Dicono che sono vecchio. Lo so, sono vecchio. No, anziano. Ma quando vado a caccia, quando penso alla caccia, il tempo scompare, gli acciacchi pure, e mi luccicano gli occhi. Sarà la gioia o la nostalgia? Forse tutt'e due. Fatto sta che mi si apre lo scrigno delle bellezze. La memoria è quella che è, ma anche questo è un vantaggio. Ti restano impressi quegli attimi indimenticabili, sublimi, che poi a ben indagare dentro di te, hanno segnato il tuo essere.
Sono un migratorista. Nato migratorista cresciuto migratorista, vissuto per tutta la vita migratorista. Se così si può dire. Oggi. Certo che oggi la caccia non è quella di allora. Appena fanciullo, si usciva a buio, con mio padre, e a piedi, dal paese, lui con il fagotto delle gabbie alle spalle, si raggiungeva il capanno nel bosco, in collina. Se non c'era la luna, una pila in due ci aiutava a individuare il chiodo dove attaccare le gabbie. I tordi qua, il merlo là, i fringuelli, il fresone, la peppola, le capinere. Con la prima luce dell'alba partiva il merlo e poi tutta l'orchestra. Se la mattinata era buona, il capannetto si riempiva di quell'aroma magico della polvere da sparo che ti inebriava. Il mazzo di uccelli allo strozzino, modesto, che odorava di muschio, ti faceva sentire orgoglioso di essere un cacciatore. Nel paese erano tutti cacciatori. Alcuni si distinguevano per competenza, per dedizione. Altri per censo. Che faceva la differenza, potevi disporre del tordo campione del mondo, o della postazione migliore del vicinato. Chi aveva l'automobile, o comunque una vespa, una moto, si poteva spostare in cerca di paradisi anche più accoglienti.

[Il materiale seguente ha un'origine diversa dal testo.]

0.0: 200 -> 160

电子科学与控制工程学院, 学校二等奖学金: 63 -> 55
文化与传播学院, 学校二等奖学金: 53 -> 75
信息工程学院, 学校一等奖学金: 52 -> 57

Poi arrivò il boom. Anche la caccia cambiò pelle. Fucile nuovo, sempre più spesso automatico, caccia al passo, le tortore all'apertura, i colombacci, il padule. Sicuramente, il padule, un mondo magico. Albe incantate, fuori dal tempo. Fatto ancor più di sacrifici, freddo, acqua, vento, bufera. Competenza. Gli stampi da mettere in posizione. Le anatre da richiamo, occhi attenti al minimo frullo in lontananza, accovacciati nella botte, per lanciare bene il volantino. La sintonia col compagno per alzarti al momento giusto senza rubarsi la fucilata. Il recupero col barchino. Lo spadulare col cane, a giorno, in cerca di gallinelle e porciglioni.
La liturgia casalinga, le cartucce, caricate a una a una, tutti gli strumenti in ordine, le bilancine, i misurini, le dosi a seconda del tipo di polvere, le borre, la consistenza dei pallini, cinque-sei per le anatre, sette per i colombacci, dieci per i tordi, undici per i fringuelli, le allodole. Le allodole. Una festa. Prima con la civetta, o col Macaco, quell'attrezzo a specchietti che facevi girare con una lunga corda, e quelle credulone curavano a branchi, come ammaliate. Poi con i richiami in gabbia, e le allodole alla stecca, che facevi frullare appena ne avvistavi nei dintorni. Era davvero una festa. Al tempo giusto le trovavi in tutti i coltivi della piana. A mano che mano che passava il tempo, però, ti dovevi spostare sempre più a sud. Nelle maremme, prima toscane poi laziali, in Campania, in Calabria. E i colombacci in Sardegna, i tordi in Puglia, le beccacce sul Gargano. O in Jugoslavia. Eravamo diventati cittadini del mondo senza saperlo. Alla ricerca di un mistero che ancora oggi ci avvolge.
Oggi. Oggi è ancora diverso. Siamo consapevoli di questo nostro potere di annullare le distanze. Sicuramente ci siamo fatti un'idea più precisa del meraviglioso fenomeno della migrazione. Del perchè e del percome questi stupendi esseri che riempiono i nostri pensieri si muovono, crescono, calano, legati come sono alle trasformazioni dell'ambiente. Alla distruzione dell'ambiente, così come l'avevamo visto noi da ragazzi. Siamo pieni di scartoffie, di regole, di strumenti diabolici per muoverci, per non incappare in errori che ci potrebbero procurare spiacevoli esperienze, quando un tempo bastava il porto d'armi, lo schioppo in spalla, una mela in tasca, una borraccia, la cartuccera piena e una valigia di sogni.
Nostalgie? Rimpianti? Vedete voi. Io, finchè le gambe mi reggono, la testa funziona e l'occhio è vigile continuerò a calcare i miei amati sentieri.